Dalam Perpres Roadmap E-Commerce, hanya disebutkan pada Februari 2018 pemerintah, dalam hal ini Menteri Koordinator Bidang Perekonomian, merealisasikan inisiasi persamaan perlakuan perpajakan atas pelaku e-commerce asing dan lokal sesuai ketentuan yang berlaku.

Tidak hanya soal persamaan perlakukan dan insentif untuk investor, dalam aturan juga disebutkan inisiasi penyederhanaan pemenuhan kewajiban perpajakan. Inisiasi ini menyebutkan arahan kepada pemerintah untuk menyederhanakan tata cara perpajakan bagi pelaku usaha e-commerce dengan omzet di bawah Rp4,8 miliar per tahun.

Pekerjaan berat

Ketua Umum idEA Aulia E. Marinto melanjutkan terbitnya aturan ini menjadi awalan untuk melanjutkan pekerjaan berikutnya mewujudkan Indonesia sebagai ekonomi digital terbesar di Asia Tenggara senilai US$130 miliar pada 2020.

“Kita bekerja saja. Harus dicoba dan optimis untuk mencapai itu,” terang Aulia.

Meski begitu, prediksi tersebut bisa saja direvisi. Pasalnya angka tersebut masih sebatas proyeksi saja.

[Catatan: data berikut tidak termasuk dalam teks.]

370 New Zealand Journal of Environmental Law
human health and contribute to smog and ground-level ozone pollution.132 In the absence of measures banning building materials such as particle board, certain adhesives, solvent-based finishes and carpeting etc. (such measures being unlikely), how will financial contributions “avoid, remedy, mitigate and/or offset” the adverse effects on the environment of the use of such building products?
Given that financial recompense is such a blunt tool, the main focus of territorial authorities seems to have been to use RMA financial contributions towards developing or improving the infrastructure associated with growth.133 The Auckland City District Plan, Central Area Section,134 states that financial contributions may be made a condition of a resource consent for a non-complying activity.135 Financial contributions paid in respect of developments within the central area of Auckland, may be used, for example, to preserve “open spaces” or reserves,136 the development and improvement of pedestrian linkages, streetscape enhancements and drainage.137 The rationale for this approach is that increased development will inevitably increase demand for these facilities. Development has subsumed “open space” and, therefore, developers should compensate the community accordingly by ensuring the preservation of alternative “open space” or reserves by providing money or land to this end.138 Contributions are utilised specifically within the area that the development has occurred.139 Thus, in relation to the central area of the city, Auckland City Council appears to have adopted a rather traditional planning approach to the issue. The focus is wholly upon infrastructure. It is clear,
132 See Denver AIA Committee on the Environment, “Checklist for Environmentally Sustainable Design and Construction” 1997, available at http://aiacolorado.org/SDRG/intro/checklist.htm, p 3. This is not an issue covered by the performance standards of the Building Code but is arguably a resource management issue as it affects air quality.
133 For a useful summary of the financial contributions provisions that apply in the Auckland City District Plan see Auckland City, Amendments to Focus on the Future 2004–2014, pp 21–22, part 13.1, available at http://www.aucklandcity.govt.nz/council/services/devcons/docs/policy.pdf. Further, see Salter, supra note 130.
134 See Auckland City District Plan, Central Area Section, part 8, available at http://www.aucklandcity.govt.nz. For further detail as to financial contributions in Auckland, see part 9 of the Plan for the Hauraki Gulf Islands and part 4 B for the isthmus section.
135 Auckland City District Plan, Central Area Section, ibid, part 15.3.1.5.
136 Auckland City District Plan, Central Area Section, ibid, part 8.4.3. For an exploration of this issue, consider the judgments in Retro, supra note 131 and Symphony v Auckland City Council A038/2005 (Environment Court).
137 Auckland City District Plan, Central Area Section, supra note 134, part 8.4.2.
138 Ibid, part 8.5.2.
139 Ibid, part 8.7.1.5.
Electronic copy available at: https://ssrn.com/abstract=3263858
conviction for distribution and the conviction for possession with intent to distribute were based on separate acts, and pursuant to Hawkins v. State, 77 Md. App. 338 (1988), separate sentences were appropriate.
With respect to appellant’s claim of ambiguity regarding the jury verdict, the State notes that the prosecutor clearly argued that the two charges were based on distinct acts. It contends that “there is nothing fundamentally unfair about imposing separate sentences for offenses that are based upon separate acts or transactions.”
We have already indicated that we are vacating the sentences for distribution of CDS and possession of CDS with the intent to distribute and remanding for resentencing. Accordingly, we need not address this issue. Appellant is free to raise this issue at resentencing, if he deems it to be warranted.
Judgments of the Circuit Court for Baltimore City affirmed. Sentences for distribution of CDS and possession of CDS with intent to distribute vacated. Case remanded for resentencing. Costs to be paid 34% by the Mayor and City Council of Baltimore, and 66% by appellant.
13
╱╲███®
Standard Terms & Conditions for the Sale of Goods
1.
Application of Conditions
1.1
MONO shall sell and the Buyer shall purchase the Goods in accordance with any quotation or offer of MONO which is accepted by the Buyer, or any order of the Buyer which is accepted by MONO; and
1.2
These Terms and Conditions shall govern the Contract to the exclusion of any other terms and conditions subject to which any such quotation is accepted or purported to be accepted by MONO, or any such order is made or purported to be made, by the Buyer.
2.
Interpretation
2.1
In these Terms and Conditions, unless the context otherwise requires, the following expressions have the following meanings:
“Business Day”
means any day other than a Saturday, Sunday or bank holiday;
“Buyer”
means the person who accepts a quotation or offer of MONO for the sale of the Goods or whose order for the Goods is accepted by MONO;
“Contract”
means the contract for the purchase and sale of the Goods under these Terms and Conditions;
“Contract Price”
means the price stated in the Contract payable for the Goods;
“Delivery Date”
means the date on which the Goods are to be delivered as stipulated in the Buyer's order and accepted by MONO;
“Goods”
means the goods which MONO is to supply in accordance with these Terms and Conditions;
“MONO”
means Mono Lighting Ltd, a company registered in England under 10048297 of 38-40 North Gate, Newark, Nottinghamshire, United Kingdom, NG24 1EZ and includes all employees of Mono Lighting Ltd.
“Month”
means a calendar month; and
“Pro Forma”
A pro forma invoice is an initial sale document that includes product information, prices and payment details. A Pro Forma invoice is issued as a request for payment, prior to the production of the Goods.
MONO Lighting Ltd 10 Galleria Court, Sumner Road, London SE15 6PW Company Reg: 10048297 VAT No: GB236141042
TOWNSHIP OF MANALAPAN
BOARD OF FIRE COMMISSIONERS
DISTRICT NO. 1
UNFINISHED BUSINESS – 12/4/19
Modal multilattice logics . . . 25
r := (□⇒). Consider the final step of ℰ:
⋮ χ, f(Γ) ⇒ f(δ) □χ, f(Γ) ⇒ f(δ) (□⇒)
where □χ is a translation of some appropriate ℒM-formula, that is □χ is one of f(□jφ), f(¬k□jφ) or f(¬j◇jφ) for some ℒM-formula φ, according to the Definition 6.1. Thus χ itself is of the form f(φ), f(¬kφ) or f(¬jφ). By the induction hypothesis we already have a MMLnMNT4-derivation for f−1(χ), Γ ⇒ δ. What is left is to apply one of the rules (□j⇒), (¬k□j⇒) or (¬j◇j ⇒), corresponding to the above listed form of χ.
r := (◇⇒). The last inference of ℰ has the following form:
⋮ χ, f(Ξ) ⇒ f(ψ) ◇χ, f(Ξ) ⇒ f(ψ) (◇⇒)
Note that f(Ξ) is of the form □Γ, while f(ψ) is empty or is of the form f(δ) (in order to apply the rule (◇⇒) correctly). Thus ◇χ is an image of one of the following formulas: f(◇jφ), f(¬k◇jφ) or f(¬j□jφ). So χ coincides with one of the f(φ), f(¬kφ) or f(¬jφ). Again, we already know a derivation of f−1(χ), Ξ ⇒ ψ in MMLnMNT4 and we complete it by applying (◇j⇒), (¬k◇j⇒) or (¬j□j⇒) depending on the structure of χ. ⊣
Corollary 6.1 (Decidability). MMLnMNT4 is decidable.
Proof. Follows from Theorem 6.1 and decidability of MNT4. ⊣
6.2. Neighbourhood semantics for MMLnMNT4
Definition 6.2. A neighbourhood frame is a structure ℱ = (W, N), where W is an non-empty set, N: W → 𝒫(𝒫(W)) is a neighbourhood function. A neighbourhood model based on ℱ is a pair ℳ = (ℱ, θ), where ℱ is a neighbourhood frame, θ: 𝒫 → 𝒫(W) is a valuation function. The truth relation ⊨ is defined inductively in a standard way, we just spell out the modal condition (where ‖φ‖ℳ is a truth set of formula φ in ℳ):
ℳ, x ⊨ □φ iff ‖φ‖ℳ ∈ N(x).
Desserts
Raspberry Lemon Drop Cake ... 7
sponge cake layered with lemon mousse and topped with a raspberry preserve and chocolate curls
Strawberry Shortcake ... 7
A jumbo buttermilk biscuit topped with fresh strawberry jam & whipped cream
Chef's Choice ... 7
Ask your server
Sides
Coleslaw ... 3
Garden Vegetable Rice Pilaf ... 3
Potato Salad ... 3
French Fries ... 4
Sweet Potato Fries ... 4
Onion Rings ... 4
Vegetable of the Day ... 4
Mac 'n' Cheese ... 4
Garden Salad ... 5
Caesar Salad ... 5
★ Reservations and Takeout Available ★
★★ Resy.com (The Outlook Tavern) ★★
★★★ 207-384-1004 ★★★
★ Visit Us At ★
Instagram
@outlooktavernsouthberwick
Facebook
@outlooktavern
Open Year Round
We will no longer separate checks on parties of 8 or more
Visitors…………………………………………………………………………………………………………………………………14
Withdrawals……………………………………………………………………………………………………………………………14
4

“Kita fokusnya potensi itu belum tereksplorasi. Yang sekarang [data valid] saja belum terungkap. Soal angka itu bisa revisi lagi. Tapi mengatakan angka itu sudah menggambarkan potensi, that’s good.”

Untuk itu dia mendorong seluruh pihak saling sinkron satu sama lain, agar aturan turunan yang dilahirkan dari perpres tidak merugikan salah satu pihak saja.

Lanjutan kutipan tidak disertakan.